After the Kielce pogrom in July 1946, the taboo topic of anti-Semitism's rise in postwar Poland was addressed by "Odrodzenie". However, with the Soviet's firm grip on power and Stalinism on the move, Kuryluk was quickly losing what had remained of his relative independence. In February 1948, he resigned from "Odrodzenie" and worked first in the literary section of the Polish Radio and later in publishing.

Minister of Culture

From April 1956 to April 1958, Kuryluk was Minister of Culture in the government of Józef Cyrankiewicz and used his term to liberalize culture, and to open it to the West. The French Institute opened in Warsaw (the first lecturer was Michel Foucault), theater and movie stars (Laurence Olivier, Vivien Leigh, Gérard Philipe, Yves Montand) came to visit and to perform; western books and films, avant-garde music and art became available, the first exhibit by Henry Moore was arranged. New galleries and publications sprung up all over the country and a group of young Wrocław journalists founded, but soon had to stop publishing, "Signals II".

In the spring of 1957, Kuryluk was part of a government delegation headed by the Prime Minister Cyrankiewicz. The delegation was to tour Asia to lobby for the enlarged version of the Rapacki Plan that would suit the Soviets by creating a huge block of non-aligned countries, extending from East Berlin through Poland, Mongolia, India, China, Vietnam, Burma, and Cambodia. The delegation was received by Nehru, Mao Tse-Tung, Hồ Chí Minh and Prince Sihanouk, signed everywhere with meaningless declarations of friendship, and was a complete flop.

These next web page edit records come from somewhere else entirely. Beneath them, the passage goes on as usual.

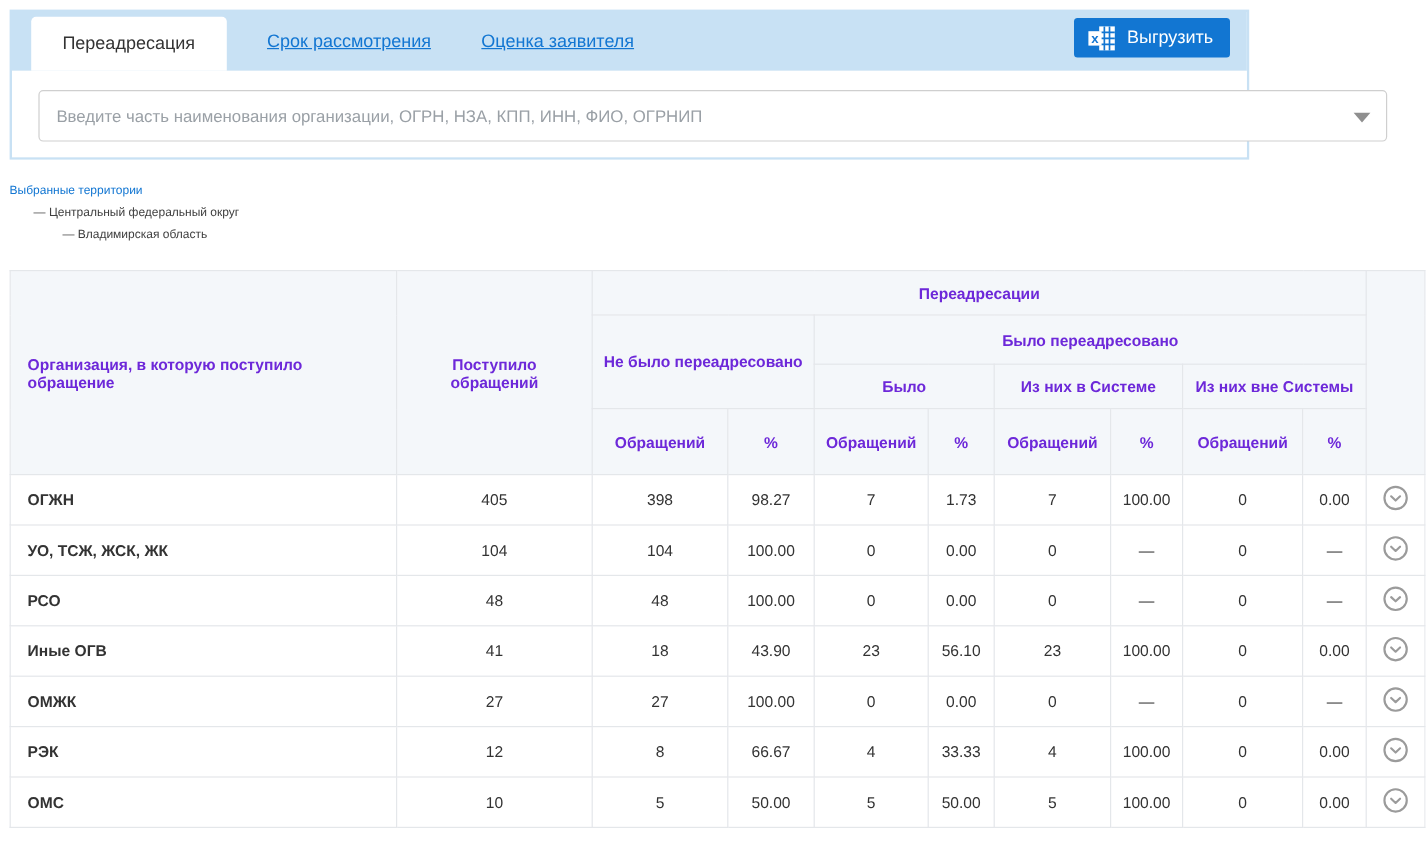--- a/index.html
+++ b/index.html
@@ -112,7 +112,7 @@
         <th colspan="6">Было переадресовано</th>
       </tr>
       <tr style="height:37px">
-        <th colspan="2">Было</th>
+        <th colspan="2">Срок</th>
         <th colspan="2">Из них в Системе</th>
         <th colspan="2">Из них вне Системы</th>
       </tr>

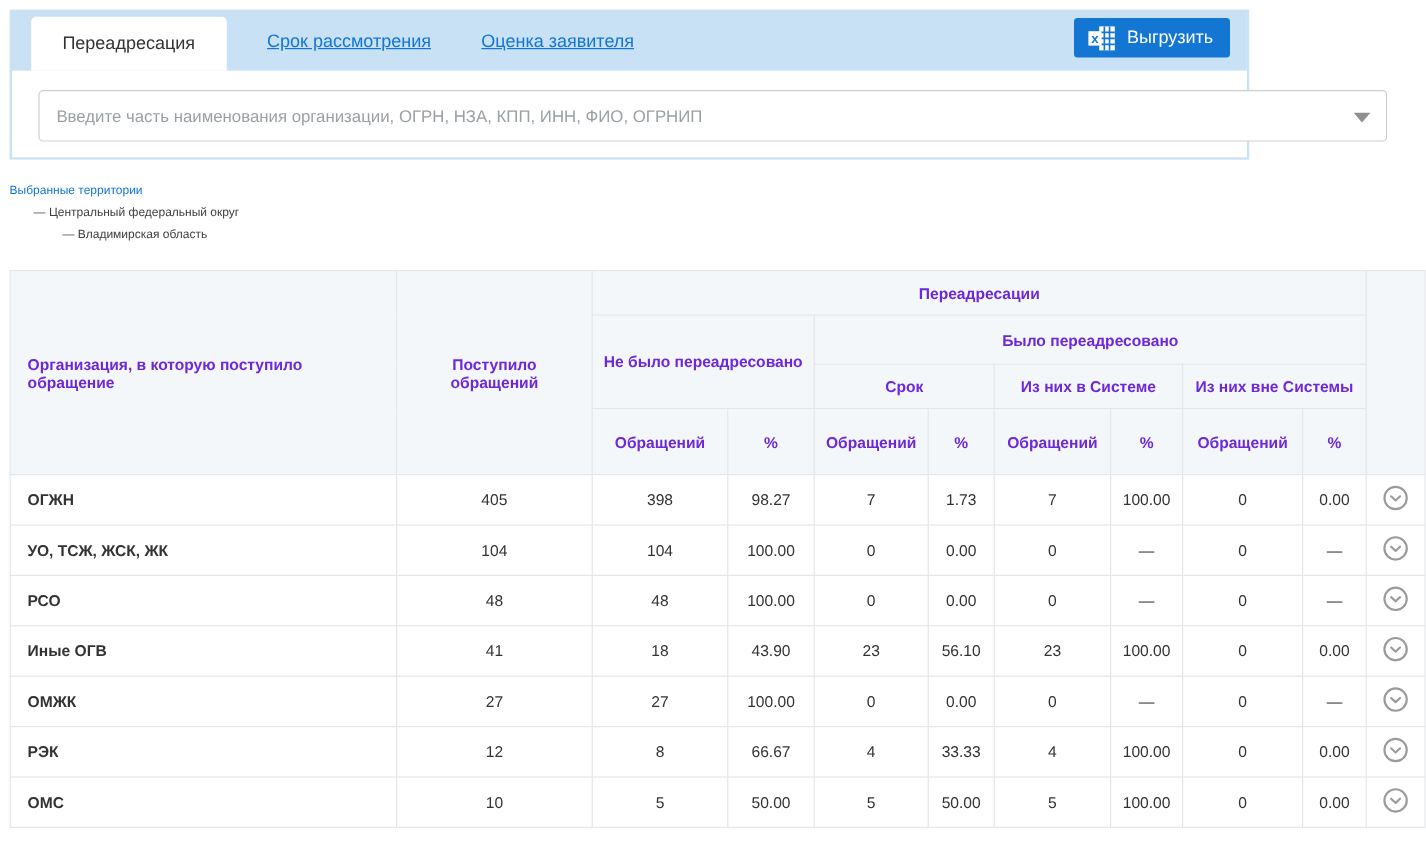--- a/index.html
+++ b/index.html
@@ -182,7 +182,7 @@
           <td>18</td>
           <td>43.90</td>
           <td>23</td>
-          <td>56.10</td>
+          <td>23.24</td>
           <td>23</td>
           <td>100.00</td>
           <td>0</td>

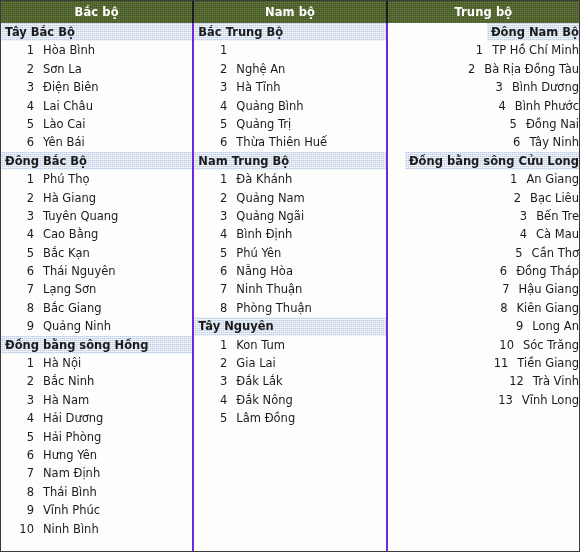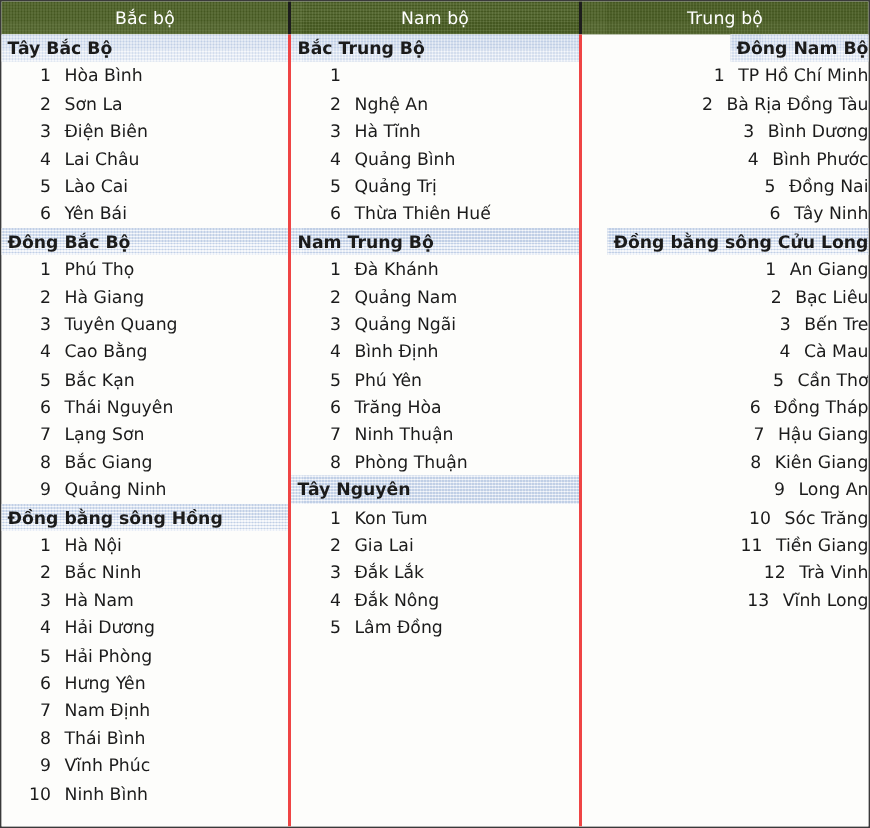--- a/index.html
+++ b/index.html
@@ -37,7 +37,7 @@
       repeating-linear-gradient(90deg, rgba(255,255,255,0.06) 0px, rgba(255,255,255,0.06) 1px, rgba(0,0,0,0.06) 1px, rgba(0,0,0,0.06) 2px);
     color: #ffffff;
     font-size: 11.5px;
-    font-weight: normal;
+    font-weight: bold;
     display: flex;
     align-items: center;
     justify-content: center;

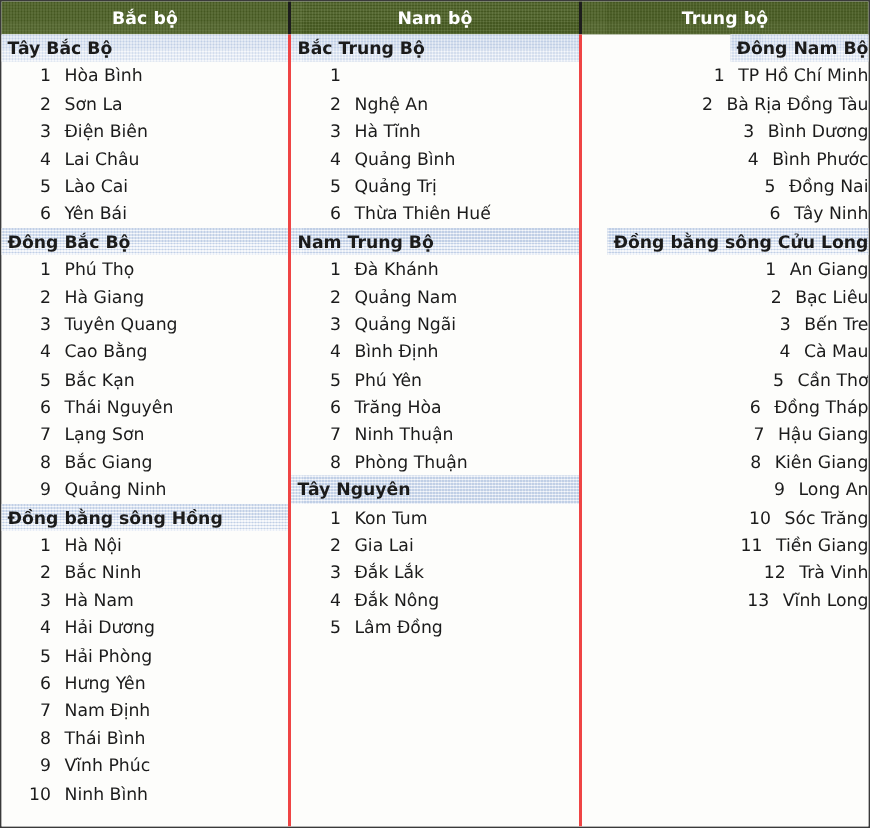--- a/index.html
+++ b/index.html
@@ -55,7 +55,7 @@
   .column {
     flex: 1 1 0;
     min-width: 0;
-    border-right: 2px solid #ef4444;
+    border-right: 2px solid #6d28d9;
     box-sizing: border-box;
     display: flex;
     flex-direction: column;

Towards the end of 1957, the Party (PZPR) began to stop the process of liberalization. The First Secretary Gomułka was against the generous scholarship program of the Ministry of Culture, sending thousands of Polish intellectuals and artists to the West. When the writer Marek Hłasko chose freedom in Paris, this was taken as a pretext to fire Kuryluk as minister of culture, and to get him out of the country as well.

In December 1958, Kuryluk was appointed ambassador of the People's Republic of Poland to Austria. He arrived with his family on 1 January 1959 in Vienna and served until the summer of 1964.

Honors and awards

A pacifist innately, he stayed away from military action and was particularly active in saving Jews. He hid Peppa Frauenglas and her two sons in his own sublet room. In 2002, he was honored by Yad Vashem as Righteous Among the Nations of the World.[1]